Please God, if you’re listening, let this make sense. Let this go through.
When she was done, heat flushed her face.
“Jesus, look at you, sweaty, splotchy, your hair like something a rat wouldn’t nest in. I don’t know how I ever got it up with you.”
She dipped the mop in the bucket, wrung it out, began to wash up the blood.
“And what’s your pithy comeback? Hurt feelings.” He made crying noises. “God, you’re weak. You think that asshole you’re fucking now’s going to stick?”
“He loves me.” Saying it, knowing it, steadied her.
“Love? You’re a handy piece of ass. It’s all you ever were, all you’d ever be. A handy piece of ass who’ll splash around in some backwoods creek.”
She froze, and slowly lifted her gaze. “You spied on us, on me?”
“I could’ve taken you both out.” He lifted the gun, pointed it at her head. Said, “Pow, pow. But I wanted to lay it on Jimmy’s plate. A nice, tidy circle.”
“But you killed Jimmy.”
“Unavoidable alteration in plans. Don’t worry, I’ve got it covered. I always do. Put your back into it, Shelby.”
She went back to mopping, and began to make plans of her own.
• • •
G
RIFF GOT HUNG UP
talking construction with Derrick, lost track of some time. He had Shelby’s champagne, but he didn’t have Shelby. A glance around showed him Bitsy was back—a little damp-eyed as she danced with her future son-in-law.
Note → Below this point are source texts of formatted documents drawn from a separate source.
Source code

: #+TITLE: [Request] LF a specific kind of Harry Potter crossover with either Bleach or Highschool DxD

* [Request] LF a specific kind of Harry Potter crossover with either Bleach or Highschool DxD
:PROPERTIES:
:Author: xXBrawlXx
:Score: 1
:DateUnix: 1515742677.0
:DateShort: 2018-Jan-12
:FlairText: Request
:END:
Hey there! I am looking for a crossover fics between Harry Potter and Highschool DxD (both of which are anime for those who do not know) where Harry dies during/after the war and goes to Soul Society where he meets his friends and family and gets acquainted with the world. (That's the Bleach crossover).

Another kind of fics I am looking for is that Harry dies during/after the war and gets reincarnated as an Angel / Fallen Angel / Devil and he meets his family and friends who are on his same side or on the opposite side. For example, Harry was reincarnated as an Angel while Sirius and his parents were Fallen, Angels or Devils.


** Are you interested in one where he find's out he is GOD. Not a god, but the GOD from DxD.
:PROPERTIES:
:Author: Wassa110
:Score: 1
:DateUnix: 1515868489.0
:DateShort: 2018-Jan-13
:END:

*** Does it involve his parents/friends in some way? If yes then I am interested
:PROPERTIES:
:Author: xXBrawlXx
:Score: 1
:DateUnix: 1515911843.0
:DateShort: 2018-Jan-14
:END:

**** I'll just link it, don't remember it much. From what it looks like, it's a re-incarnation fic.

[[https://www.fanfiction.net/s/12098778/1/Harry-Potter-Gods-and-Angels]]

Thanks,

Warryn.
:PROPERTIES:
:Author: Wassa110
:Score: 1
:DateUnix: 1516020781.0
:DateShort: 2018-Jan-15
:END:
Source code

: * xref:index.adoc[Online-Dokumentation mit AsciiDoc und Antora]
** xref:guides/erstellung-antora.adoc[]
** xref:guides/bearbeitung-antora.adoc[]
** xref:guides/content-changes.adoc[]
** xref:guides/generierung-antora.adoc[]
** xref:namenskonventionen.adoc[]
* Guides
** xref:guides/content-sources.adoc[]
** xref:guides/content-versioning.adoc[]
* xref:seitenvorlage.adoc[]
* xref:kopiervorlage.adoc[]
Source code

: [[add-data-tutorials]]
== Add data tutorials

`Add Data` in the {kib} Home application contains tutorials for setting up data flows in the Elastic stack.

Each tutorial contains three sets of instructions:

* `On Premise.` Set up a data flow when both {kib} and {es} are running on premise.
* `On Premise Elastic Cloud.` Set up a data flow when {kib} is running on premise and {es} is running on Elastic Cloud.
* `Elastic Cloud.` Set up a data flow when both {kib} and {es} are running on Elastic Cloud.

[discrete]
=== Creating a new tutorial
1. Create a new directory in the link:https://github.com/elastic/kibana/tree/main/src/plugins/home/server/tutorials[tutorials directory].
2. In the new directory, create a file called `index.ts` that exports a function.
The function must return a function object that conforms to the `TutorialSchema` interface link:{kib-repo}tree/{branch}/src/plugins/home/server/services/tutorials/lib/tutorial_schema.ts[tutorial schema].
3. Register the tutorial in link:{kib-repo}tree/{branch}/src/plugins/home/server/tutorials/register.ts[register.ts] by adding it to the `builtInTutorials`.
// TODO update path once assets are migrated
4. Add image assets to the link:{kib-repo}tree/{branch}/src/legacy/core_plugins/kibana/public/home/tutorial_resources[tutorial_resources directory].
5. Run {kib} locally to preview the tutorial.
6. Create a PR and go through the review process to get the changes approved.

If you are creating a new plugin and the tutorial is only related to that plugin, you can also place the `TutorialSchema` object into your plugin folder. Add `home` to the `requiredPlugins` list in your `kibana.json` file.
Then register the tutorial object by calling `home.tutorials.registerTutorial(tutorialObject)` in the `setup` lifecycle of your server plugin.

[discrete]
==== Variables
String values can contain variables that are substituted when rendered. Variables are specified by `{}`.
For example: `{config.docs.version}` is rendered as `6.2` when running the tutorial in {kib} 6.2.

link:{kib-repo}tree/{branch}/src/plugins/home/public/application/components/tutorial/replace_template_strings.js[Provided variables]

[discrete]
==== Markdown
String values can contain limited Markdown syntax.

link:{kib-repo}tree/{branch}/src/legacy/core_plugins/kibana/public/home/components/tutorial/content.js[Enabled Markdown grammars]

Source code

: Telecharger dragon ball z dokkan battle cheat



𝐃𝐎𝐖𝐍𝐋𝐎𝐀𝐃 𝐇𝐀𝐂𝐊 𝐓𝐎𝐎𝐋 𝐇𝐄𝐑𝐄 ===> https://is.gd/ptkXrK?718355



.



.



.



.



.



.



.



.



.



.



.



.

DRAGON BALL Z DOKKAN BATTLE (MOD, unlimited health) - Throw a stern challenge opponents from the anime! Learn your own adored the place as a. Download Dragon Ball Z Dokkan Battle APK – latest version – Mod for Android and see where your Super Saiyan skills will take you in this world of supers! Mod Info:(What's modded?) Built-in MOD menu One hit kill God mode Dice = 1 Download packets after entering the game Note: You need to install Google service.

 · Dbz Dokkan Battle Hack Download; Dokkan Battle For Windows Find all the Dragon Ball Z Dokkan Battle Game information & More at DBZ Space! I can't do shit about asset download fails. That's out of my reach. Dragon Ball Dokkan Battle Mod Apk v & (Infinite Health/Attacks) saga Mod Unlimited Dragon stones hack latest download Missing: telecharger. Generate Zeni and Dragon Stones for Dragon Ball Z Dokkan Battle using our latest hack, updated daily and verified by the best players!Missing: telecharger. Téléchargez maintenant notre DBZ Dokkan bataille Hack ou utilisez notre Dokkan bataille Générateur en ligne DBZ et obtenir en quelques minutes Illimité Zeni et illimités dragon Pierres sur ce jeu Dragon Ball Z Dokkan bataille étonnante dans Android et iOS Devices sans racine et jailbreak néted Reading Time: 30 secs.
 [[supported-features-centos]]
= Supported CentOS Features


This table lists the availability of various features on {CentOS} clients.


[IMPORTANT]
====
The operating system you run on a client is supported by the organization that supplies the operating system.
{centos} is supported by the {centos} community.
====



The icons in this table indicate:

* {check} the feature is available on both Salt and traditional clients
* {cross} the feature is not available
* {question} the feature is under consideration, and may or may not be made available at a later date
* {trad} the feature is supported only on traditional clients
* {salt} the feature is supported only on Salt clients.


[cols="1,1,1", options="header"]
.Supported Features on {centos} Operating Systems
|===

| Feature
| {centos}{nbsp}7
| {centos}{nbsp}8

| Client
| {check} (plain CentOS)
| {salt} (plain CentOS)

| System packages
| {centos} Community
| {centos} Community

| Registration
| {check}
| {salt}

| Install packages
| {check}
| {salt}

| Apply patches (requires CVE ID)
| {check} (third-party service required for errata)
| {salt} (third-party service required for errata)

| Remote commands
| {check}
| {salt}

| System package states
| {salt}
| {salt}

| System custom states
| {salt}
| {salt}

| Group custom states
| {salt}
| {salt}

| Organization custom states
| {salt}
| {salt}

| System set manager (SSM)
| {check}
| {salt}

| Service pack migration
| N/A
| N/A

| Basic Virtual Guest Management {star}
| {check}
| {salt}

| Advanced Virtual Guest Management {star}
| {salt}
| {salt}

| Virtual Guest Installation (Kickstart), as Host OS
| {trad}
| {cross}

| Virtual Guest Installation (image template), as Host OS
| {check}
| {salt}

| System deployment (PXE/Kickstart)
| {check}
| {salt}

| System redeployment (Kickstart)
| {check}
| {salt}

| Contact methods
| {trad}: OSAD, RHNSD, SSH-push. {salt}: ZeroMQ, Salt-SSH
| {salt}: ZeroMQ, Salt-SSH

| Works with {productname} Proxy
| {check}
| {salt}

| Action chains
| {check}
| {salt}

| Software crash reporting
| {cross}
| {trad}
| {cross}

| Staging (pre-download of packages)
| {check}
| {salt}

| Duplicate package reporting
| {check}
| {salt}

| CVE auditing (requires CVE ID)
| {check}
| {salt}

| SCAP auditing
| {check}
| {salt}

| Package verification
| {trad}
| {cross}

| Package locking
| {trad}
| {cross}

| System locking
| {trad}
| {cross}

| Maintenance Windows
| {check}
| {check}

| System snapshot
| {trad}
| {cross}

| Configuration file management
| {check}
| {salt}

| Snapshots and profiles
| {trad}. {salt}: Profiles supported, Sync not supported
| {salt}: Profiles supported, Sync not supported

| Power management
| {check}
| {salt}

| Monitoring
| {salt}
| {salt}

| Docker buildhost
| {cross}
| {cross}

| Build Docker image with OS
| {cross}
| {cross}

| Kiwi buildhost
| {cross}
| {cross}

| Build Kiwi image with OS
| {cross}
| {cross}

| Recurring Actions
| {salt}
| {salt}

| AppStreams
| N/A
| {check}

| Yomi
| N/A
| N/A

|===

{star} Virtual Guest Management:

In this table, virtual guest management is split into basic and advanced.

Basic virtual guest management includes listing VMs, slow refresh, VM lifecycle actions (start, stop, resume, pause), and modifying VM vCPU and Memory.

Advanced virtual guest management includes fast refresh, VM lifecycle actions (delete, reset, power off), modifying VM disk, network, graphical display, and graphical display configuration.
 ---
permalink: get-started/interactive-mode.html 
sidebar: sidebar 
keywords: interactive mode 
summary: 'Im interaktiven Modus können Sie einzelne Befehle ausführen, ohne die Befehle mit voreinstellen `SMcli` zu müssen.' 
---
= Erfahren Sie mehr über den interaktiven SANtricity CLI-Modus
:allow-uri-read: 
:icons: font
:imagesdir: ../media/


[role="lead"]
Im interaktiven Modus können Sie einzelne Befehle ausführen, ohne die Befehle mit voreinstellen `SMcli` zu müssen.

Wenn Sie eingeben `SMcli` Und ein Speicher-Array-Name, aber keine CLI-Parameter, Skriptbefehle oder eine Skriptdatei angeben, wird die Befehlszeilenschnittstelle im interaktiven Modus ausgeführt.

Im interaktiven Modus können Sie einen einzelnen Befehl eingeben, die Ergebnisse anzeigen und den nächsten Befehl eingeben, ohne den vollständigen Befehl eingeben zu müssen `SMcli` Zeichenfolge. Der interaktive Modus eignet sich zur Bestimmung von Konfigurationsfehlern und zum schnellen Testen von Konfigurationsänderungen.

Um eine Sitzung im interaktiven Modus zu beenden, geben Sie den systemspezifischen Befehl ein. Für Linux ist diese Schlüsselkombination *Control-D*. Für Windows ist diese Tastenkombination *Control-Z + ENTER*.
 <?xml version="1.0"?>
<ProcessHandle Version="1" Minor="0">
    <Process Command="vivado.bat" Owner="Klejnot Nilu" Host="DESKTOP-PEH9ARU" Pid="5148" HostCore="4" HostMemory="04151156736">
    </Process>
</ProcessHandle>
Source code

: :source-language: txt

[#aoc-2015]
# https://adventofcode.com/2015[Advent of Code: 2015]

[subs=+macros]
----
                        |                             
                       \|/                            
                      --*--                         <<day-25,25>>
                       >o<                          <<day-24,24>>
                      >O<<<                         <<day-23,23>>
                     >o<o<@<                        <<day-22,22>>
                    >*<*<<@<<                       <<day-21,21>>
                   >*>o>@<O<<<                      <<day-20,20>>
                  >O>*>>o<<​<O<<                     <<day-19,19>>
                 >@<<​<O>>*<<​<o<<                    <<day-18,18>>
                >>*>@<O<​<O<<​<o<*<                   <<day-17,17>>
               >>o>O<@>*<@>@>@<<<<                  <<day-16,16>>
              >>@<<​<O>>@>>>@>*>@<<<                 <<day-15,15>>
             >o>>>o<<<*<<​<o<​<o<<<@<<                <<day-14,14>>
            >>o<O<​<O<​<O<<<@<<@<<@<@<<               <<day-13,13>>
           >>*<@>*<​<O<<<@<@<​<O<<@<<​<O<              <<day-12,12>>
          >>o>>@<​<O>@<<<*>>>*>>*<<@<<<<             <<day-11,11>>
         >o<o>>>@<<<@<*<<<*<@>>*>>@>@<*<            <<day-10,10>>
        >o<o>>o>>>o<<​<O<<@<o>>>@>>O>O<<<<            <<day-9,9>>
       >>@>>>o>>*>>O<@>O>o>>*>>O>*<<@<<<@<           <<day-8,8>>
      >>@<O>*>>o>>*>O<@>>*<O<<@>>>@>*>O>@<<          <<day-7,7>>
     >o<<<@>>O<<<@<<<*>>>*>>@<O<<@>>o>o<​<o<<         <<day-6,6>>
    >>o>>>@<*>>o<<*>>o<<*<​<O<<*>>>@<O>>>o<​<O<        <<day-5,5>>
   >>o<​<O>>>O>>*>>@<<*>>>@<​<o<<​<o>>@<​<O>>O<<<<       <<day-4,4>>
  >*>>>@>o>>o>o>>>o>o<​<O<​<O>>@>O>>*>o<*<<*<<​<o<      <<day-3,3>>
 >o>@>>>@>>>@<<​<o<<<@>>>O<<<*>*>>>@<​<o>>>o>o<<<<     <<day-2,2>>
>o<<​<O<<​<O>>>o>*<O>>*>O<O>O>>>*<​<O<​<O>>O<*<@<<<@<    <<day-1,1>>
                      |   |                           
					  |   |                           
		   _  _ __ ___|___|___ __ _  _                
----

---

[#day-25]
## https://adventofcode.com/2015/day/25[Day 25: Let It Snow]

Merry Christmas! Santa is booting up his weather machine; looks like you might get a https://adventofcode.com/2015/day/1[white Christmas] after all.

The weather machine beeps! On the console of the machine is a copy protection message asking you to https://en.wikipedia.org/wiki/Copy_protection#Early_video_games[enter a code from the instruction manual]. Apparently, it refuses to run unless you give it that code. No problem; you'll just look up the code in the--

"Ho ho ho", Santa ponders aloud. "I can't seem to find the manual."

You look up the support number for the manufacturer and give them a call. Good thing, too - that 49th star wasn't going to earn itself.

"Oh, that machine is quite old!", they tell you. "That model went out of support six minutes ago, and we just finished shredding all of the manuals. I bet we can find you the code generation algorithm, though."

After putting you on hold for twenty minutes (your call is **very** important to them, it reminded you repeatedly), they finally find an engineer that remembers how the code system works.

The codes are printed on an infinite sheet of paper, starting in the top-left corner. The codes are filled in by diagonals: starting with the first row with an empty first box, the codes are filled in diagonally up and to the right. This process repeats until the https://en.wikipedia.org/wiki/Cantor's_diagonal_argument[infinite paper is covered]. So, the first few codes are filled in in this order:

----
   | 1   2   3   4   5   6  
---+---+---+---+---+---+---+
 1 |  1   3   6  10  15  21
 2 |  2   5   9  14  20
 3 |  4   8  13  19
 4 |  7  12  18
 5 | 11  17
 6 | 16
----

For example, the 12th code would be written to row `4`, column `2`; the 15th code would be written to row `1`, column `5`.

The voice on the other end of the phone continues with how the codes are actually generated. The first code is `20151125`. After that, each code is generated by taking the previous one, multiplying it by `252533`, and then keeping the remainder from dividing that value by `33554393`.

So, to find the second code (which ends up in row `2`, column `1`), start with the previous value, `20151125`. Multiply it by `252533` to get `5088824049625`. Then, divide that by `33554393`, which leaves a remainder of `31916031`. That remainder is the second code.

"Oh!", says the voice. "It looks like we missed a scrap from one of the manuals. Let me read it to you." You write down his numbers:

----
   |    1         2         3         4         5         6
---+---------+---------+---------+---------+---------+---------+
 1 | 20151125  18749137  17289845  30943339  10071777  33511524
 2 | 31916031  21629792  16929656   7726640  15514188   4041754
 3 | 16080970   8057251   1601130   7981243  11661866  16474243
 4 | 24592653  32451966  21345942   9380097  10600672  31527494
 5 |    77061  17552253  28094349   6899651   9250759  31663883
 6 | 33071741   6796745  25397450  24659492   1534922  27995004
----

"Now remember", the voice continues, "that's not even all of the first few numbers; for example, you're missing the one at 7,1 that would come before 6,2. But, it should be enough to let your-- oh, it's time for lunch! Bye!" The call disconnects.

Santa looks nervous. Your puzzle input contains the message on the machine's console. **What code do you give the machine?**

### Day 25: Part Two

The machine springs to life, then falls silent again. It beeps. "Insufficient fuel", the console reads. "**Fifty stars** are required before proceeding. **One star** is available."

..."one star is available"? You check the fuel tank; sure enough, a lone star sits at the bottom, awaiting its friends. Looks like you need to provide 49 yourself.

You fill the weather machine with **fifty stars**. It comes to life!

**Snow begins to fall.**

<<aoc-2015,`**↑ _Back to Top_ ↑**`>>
Shelby was probably dealing with some other small crisis, he thought, but set out to look for her.
“Hey, Griff, hey!” Crystal came over, pointed at the glass of champagne. “Is that up for grabs?” She took it, drank deep. “I need it after drying Miz Bitsy up. She was watering like a leaky pipe.”
“Looks like you and Shelby got it done.”
“Oh, it was just me—that’s why I was looking for you, but I got waylaid a couple times. It’s a hell of a party! Shelby had to run home for a minute. Get Fifi for Callie. She should be back by now, I guess.”